La cinquantaine d’individus assemblés devant le parc d’artillerie ne constitue pas encore un problème, mais elle peut en devenir un. Cette idée tracasse le jeune lieutenant, car, malgré son grade peu élevé, il doit assumer, en attendant l’arrivée d’un supérieur – Arango a été le premier officier à se présenter ce matin à l’état-major –, la responsabilité du principal dépôt d’artillerie de Madrid. C’est pourquoi il s’efforce de prendre un air impassible quand, dissimulant son inquiétude, il traverse les groupes qui s’écartent sur son passage. Par chance, ils se comportent raisonnablement. Ce sont pour la plupart des habitants du quartier de Las Maravillas, artisans, boutiquiers et domestiques des maisons voisines, ainsi que quelques femmes et parents de soldats du parc, ancien palais des ducs de Monteleón cédé à l’armée. Autour de l’officier les commentaires exaltés ou impatients vont bon train, on entend crier « Vive l’artillerie ! » et quelques vivats, plus forts, pour le roi Ferdinand VII. Les insultes à l’adresse des Français ne manquent pas non plus. Quelques-uns réclament des armes, mais personne ne les suit. Pas encore.

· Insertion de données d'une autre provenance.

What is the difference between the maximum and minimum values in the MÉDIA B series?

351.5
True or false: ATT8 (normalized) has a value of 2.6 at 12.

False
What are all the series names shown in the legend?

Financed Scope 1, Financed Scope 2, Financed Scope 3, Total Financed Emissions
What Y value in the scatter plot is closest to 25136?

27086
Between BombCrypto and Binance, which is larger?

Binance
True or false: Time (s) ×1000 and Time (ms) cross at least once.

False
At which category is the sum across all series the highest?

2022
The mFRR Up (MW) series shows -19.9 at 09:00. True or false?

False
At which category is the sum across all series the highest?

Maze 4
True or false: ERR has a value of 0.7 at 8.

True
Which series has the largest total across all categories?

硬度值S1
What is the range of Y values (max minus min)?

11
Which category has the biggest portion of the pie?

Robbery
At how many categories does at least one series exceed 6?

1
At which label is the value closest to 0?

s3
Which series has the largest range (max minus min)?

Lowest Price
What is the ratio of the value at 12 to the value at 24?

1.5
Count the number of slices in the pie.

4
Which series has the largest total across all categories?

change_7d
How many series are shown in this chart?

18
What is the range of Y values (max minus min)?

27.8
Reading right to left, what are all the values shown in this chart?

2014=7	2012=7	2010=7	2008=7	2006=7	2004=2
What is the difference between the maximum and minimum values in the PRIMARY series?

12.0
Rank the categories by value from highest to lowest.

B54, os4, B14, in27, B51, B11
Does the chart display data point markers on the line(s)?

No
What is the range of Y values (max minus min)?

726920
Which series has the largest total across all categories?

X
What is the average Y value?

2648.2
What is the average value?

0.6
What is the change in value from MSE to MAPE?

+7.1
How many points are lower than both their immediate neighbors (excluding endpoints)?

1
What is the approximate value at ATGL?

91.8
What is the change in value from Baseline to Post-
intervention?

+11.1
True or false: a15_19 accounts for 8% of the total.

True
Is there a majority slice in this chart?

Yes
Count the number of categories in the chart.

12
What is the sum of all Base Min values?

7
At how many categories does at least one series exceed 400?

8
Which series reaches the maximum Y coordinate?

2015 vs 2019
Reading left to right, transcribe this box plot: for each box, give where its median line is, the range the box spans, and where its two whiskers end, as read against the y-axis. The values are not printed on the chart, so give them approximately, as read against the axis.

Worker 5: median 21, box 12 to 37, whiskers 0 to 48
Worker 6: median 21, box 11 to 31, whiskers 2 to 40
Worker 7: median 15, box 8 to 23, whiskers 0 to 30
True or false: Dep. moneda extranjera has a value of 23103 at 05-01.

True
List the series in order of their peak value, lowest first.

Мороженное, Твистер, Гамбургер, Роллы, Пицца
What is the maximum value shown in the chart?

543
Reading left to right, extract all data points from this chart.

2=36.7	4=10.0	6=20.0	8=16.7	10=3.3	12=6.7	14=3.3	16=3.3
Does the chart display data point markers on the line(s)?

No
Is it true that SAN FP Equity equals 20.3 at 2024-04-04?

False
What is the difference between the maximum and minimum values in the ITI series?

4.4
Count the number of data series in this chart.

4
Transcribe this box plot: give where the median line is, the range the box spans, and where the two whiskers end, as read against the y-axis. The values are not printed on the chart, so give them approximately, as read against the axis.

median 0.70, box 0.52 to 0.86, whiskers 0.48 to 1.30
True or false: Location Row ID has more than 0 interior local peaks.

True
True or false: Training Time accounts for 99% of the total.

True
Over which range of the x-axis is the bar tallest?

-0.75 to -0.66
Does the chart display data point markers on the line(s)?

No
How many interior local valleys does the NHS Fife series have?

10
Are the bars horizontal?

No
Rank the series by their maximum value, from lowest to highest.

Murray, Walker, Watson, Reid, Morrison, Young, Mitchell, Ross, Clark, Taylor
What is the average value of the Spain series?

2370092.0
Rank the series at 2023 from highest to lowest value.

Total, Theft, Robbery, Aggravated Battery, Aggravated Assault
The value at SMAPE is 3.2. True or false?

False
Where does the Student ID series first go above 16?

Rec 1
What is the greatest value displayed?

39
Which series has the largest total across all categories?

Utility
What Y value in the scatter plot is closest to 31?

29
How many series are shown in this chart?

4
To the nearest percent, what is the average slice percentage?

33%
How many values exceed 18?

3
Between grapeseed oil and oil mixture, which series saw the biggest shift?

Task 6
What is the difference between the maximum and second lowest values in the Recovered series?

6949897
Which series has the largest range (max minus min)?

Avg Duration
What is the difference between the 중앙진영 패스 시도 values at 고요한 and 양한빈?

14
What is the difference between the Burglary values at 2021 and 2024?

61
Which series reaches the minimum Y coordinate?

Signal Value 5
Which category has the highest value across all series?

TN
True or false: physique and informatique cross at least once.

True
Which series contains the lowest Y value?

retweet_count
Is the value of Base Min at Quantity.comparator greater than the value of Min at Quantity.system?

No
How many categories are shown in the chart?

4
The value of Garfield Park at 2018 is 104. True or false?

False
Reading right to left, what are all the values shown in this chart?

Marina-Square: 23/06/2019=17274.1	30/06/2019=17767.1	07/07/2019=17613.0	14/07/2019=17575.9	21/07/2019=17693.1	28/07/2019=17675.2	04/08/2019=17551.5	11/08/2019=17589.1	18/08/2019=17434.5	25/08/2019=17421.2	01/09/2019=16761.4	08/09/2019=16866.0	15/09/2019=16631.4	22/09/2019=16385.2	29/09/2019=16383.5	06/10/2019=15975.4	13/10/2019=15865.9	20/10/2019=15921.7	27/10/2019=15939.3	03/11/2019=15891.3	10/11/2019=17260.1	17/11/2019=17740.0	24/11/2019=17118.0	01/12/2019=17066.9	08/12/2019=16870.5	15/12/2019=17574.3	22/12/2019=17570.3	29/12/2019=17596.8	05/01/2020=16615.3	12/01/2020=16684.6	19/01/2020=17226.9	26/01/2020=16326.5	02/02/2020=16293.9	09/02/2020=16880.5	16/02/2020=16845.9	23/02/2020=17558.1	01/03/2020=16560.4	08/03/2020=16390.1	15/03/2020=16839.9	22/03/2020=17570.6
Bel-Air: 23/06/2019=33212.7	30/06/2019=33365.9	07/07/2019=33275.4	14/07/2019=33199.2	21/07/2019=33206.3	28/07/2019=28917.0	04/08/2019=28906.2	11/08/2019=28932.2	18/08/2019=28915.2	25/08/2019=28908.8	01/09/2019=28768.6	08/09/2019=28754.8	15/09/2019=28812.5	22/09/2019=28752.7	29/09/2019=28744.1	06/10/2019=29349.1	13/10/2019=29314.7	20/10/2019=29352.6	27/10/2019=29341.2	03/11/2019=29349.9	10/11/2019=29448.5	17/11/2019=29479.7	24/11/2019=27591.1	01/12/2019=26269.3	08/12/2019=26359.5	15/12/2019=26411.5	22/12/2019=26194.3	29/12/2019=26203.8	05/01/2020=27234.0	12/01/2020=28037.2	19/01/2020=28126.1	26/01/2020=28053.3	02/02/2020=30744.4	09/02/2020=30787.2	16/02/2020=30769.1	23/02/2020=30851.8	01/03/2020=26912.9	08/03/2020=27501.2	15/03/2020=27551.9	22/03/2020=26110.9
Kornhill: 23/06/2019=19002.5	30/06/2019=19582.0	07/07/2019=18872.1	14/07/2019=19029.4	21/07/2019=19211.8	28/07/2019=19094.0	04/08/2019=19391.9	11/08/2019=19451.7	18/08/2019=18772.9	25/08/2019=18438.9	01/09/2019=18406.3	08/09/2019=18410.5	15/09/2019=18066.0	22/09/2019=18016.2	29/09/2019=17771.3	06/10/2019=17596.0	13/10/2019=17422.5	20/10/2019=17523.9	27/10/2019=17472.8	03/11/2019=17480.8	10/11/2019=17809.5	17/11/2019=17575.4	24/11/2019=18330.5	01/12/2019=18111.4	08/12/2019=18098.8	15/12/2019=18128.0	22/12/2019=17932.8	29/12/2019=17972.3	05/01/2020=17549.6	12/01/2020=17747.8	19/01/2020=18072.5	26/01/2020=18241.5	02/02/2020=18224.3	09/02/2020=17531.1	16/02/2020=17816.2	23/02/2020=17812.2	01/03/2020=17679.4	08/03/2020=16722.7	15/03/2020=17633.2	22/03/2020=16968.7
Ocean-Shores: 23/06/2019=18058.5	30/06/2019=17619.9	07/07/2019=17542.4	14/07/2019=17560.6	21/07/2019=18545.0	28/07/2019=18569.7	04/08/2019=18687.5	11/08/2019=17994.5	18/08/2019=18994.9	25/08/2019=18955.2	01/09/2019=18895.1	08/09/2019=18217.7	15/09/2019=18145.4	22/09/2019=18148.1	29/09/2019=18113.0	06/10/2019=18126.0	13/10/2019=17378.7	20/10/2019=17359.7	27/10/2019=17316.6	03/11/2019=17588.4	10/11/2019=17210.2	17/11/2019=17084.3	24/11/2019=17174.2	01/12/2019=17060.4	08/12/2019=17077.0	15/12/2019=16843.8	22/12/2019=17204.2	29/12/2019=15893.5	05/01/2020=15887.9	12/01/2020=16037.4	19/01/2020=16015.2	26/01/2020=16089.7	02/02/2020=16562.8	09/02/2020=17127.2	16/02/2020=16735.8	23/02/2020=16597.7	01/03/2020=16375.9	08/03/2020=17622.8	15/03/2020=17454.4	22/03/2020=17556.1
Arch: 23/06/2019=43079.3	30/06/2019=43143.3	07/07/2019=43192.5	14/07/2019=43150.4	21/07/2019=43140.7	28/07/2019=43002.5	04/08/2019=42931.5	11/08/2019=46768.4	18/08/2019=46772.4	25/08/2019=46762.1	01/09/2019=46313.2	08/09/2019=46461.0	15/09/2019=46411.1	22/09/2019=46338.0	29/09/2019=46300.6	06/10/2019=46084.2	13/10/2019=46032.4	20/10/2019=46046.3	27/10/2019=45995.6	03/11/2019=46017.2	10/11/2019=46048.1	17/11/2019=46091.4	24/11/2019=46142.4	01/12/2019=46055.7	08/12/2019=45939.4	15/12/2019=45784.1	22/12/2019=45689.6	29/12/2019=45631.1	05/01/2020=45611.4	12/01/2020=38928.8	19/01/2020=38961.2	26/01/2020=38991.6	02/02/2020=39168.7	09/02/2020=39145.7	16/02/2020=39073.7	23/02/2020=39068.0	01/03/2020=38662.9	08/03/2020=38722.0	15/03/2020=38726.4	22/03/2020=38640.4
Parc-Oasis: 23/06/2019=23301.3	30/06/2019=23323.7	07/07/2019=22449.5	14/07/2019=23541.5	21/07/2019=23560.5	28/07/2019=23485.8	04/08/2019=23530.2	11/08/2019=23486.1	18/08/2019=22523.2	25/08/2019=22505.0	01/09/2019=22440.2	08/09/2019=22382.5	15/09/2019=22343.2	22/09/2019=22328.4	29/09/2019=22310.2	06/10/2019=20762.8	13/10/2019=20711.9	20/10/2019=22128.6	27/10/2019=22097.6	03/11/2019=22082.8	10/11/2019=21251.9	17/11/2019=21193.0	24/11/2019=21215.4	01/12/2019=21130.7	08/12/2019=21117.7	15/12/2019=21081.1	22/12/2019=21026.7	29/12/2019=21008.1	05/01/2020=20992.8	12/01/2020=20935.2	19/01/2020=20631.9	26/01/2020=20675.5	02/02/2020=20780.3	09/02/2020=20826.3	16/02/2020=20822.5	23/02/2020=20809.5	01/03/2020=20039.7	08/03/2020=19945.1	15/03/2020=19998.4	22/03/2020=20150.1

— Bonjour, Mosié le capitaine.
— Bonjour, lieutenant[1].
Il vient tout juste de passer le portail de briques et les grilles en fer forgé de l’entrée principale quand il se heurte au capitaine français qui commande le détachement de soixante-quinze soldats du train de l’artillerie impériale, plus un tambour et quatre sous-officiers, qui gardent la porte, la caserne, les quartiers, le pavillon de garde et l’armurerie. L’Espagnol porte la main à son chapeau, et l’autre lui répond d’un air irrité et comme à contrecœur : il est nerveux, et ses hommes encore plus. Ces gens dehors, dit-il à Arango, n’en finissent pas de les insulter et, si ça continue, il va les disperser à coups de fusils.